# start of Dataset
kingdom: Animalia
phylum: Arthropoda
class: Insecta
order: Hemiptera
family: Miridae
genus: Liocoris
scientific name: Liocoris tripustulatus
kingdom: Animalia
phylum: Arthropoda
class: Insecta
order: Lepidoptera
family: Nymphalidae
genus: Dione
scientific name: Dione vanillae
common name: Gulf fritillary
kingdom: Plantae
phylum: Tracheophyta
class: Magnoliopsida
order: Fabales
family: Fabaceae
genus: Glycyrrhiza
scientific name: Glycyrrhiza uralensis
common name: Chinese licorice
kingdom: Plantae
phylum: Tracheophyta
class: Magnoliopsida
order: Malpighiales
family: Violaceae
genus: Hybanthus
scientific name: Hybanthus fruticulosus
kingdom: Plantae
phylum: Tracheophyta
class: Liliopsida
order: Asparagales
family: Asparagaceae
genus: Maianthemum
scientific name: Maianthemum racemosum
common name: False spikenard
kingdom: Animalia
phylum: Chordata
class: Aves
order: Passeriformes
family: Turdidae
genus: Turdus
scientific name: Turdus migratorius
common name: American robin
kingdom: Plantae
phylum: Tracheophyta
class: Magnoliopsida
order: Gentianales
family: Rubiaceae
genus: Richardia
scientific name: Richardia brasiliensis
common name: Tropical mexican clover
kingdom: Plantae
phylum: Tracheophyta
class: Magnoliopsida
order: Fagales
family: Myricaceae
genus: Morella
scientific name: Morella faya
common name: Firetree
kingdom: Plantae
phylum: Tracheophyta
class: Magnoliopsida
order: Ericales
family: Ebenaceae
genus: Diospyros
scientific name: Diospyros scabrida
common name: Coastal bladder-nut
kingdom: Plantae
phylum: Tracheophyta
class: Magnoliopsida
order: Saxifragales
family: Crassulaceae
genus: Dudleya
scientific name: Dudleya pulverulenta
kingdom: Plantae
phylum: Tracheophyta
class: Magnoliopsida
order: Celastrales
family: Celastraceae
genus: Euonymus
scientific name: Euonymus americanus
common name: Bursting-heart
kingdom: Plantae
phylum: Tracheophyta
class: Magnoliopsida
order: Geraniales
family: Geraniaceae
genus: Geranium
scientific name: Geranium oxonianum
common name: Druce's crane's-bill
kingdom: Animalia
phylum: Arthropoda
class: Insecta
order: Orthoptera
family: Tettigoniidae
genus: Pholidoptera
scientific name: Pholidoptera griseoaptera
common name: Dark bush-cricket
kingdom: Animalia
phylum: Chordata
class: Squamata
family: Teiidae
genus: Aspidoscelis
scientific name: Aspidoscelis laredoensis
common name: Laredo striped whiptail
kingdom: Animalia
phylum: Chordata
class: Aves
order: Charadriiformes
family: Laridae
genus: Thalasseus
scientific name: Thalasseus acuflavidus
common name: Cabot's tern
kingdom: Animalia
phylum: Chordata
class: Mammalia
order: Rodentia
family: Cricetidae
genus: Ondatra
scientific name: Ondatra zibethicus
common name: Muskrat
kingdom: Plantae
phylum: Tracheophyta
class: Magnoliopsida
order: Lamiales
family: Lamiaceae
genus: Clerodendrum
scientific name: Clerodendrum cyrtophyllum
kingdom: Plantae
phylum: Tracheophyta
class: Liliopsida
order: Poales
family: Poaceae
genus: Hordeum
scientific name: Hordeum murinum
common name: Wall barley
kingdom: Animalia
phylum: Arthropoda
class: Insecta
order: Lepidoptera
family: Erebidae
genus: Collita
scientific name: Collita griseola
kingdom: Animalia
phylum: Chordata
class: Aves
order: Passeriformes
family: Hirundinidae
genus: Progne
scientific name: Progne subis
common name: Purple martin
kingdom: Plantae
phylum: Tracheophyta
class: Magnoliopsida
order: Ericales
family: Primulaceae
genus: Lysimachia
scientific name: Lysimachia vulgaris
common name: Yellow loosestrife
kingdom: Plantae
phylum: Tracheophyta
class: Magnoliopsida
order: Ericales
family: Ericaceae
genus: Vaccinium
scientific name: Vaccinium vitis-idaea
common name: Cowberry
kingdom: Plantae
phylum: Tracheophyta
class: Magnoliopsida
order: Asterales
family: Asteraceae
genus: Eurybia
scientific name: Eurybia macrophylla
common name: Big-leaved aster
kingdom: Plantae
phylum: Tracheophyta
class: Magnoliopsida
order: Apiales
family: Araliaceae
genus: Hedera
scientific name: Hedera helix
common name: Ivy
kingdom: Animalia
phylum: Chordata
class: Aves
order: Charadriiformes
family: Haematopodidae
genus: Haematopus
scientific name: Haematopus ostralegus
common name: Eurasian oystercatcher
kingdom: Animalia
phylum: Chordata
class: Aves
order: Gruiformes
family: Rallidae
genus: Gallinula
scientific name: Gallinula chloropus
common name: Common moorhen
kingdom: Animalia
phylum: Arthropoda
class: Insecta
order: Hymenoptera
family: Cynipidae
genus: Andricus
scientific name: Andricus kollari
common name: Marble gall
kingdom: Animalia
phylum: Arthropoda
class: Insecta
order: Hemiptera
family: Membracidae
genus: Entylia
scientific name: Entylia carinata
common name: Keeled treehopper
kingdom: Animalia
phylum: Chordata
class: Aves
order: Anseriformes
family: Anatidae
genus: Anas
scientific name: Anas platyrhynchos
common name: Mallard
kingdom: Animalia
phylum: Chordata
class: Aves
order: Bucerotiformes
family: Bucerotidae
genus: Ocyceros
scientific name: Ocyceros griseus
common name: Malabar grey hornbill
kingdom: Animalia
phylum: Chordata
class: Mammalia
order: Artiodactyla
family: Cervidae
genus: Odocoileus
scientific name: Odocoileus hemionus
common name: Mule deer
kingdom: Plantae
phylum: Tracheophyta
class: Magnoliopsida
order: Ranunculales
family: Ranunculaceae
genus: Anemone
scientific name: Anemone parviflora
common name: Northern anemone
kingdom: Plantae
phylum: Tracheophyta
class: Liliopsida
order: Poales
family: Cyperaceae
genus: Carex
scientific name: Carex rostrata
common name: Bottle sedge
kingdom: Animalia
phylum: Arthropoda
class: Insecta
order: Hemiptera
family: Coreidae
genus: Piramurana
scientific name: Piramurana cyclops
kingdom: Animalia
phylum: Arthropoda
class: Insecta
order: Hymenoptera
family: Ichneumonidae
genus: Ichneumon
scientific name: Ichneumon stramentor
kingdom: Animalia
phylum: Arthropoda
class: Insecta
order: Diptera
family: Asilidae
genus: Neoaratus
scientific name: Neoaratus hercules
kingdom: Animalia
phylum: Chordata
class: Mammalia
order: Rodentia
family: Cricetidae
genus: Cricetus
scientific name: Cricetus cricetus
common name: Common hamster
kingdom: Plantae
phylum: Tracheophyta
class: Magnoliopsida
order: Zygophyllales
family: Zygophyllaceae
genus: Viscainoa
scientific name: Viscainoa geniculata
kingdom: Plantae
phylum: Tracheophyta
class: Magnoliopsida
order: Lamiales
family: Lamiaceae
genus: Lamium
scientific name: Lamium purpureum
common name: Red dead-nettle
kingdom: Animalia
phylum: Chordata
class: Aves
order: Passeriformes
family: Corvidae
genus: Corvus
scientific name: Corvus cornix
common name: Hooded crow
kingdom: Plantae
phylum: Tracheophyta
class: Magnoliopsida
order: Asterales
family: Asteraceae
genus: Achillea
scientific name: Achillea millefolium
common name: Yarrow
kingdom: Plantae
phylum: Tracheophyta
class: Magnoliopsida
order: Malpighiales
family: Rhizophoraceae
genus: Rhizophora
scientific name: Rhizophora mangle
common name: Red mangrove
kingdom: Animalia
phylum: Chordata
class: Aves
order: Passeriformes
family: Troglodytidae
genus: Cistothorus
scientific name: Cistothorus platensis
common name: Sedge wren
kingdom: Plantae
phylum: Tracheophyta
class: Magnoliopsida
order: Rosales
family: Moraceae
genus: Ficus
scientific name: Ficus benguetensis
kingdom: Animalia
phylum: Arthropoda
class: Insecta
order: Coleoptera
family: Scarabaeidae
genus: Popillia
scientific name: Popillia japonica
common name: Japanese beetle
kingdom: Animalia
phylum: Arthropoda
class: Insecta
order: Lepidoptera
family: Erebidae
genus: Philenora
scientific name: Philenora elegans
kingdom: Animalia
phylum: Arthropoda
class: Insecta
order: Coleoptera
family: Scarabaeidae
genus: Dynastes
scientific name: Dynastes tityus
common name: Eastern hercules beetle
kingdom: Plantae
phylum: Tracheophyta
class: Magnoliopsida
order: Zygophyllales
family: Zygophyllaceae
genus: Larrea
# end of Dataset
- _What you need to do_
Reproduce every line from the start of the records through the line that contains "scientific name: Euonymus americanus", with both ends included. Keep each line unchanged.

- _Correct answer_
kingdom: Animalia
phylum: Arthropoda
class: Insecta
order: Hemiptera
family: Miridae
genus: Liocoris
scientific name: Liocoris tripustulatus
kingdom: Animalia
phylum: Arthropoda
class: Insecta
order: Lepidoptera
family: Nymphalidae
genus: Dione
scientific name: Dione vanillae
common name: Gulf fritillary
kingdom: Plantae
phylum: Tracheophyta
class: Magnoliopsida
order: Fabales
family: Fabaceae
genus: Glycyrrhiza
scientific name: Glycyrrhiza uralensis
common name: Chinese licorice
kingdom: Plantae
phylum: Tracheophyta
class: Magnoliopsida
order: Malpighiales
family: Violaceae
genus: Hybanthus
scientific name: Hybanthus fruticulosus
kingdom: Plantae
phylum: Tracheophyta
class: Liliopsida
order: Asparagales
family: Asparagaceae
genus: Maianthemum
scientific name: Maianthemum racemosum
common name: False spikenard
kingdom: Animalia
phylum: Chordata
class: Aves
order: Passeriformes
family: Turdidae
genus: Turdus
scientific name: Turdus migratorius
common name: American robin
kingdom: Plantae
phylum: Tracheophyta
class: Magnoliopsida
order: Gentianales
family: Rubiaceae
genus: Richardia
scientific name: Richardia brasiliensis
common name: Tropical mexican clover
kingdom: Plantae
phylum: Tracheophyta
class: Magnoliopsida
order: Fagales
family: Myricaceae
genus: Morella
scientific name: Morella faya
common name: Firetree
kingdom: Plantae
phylum: Tracheophyta
class: Magnoliopsida
order: Ericales
family: Ebenaceae
genus: Diospyros
scientific name: Diospyros scabrida
common name: Coastal bladder-nut
kingdom: Plantae
phylum: Tracheophyta
class: Magnoliopsida
order: Saxifragales
family: Crassulaceae
genus: Dudleya
scientific name: Dudleya pulverulenta
kingdom: Plantae
phylum: Tracheophyta
class: Magnoliopsida
order: Celastrales
family: Celastraceae
genus: Euonymus
scientific name: Euonymus americanus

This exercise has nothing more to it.